By Eteteonline
Nigeria is the leading producer of crude oil in Africa, but it has struggled with gasoline imports for many years. Since state-owned refineries in Port Harcourt, Warri, and Kaduna collapsed, it has been dependent on imported refined fuel. Despite spending trillions of naira on turnaround maintenance over the years, the refineries have remained dormant. Frequent shortages, subsidy fraud, and extreme strain on foreign exchange reserves have resulted from this.
Aliko Dangote, a Nigerian entrepreneur, announced plans to construct a refinery in 2013. Ten years later, on May 22, 2023, the Dangote Refinery opened, fulfilling his goal. Located in Lagos’ Lekki Free Zone, the $20 billion Dangote Refinery was designed as a remedy for Nigeria’s protracted energy crisis.
The largest single-train refinery in the world, with an original nameplate capacity of 650,000 bpd, was built to supply all of Nigeria’s demands for gasoline, diesel, aviation fuel, and LPG, with the option to export excess to both domestic and foreign markets.
Aliko Dangote revealed plans in October 2025 to install a second processing train and double the refining capacity, bringing the overall capacity to 1.4 million barrels per day (bpd).
“Our expansion vision is simple: position Nigeria as a global refining powerhouse,” Dangote stated at the time.
“We want to create an energy complex capable of meeting Africa’s needs while competing with the best globally.”
Dangote Refinery announced a strategic partnership with a US-based Honeywell to support its push to double capacity to 1.4 million barrels per day by 2028, a significant step that strengthens its bid to become the largest single-location refining complex in the world, just one month after the refinery unveiled its expansion program.
The statement by the company said:
“Dangote Group is pleased to announce that it has entered a strategic partnership with Honeywell International Inc. to support the next phase of expansion of the Dangote Petroleum Refinery.
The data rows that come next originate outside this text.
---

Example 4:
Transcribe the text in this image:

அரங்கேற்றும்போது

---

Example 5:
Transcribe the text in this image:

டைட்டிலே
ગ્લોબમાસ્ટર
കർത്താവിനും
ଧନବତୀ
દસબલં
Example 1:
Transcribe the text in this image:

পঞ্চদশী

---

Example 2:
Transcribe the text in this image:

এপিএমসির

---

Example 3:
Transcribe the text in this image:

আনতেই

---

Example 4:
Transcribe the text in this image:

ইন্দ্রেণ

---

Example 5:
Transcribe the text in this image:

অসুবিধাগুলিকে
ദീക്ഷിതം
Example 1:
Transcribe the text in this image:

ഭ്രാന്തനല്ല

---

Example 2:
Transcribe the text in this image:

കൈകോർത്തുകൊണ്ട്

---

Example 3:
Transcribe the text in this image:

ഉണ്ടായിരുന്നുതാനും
This collaboration will provide advanced technology and services that will enable the refinery to increase its processing capacity to 1.4 million barrels per day by 2028, marking a major milestone in our long-term vision to build the world’s largest petroleum refining complex.
“Through this agreement, Honeywell will supply specialised catalysts, equipment, and process technologies that will allow the refinery to process a broader slate of crude grades efficiently and to further enhance product quality and operational reliability.”
“Dangote Group remains fully committed to delivering world-class industrial capacity, strengthening Nigeria’s energy security, and driving sustainable economic growth through long-term investment, innovation, and strategic global partnerships,” the statement ended.
The refinery will be able to process a wider range of crude grades because of Honeywell’s provision of catalysts, specialized machinery, and technological solutions. It is anticipated that the partnership will greatly increase operational effectiveness and facilitate the anticipated increase in output.
Advanced catalysts, specialized machinery, and process technologies will be supplied by Honeywell as part of the arrangement, allowing the plant to refine a greater variety of crude grades while enhancing product quality and operating effectiveness. Through its UOP branch, Honeywell, a Fortune 100 technology and industrial corporation, has a long-standing partnership with Dangote, providing heat exchanger technologies, column trays, catalyst regeneration units, and unique refining systems since 2017.
As part of the agreement, Dangote will also use Oleflex technology from Honeywell UOP to increase its annual capacity for polypropylene to 2.4 million metric tonnes.
Through long-term investment, innovation, and strategic international alliances, Dangote Group has reiterated its commitment to constructing world-class industrial capacity, improving Nigeria’s energy security, and promoting sustainable economic growth.
Fuel importers are anticipated to make investments in local refining as a result of this trend. Rather than accusing Dangote Refinery of being a monopoly, they might invest in already-existing inefficient government refineries. Such indigenous refining capability will boost the foreign reserve, stabilize the naira, create jobs, and boost competition.
The Dangote Refinery should not be choked by irrational demands from the oil industry’s workers’ unions. Nigeria’s critical national asset, the refinery, must be permitted to flourish.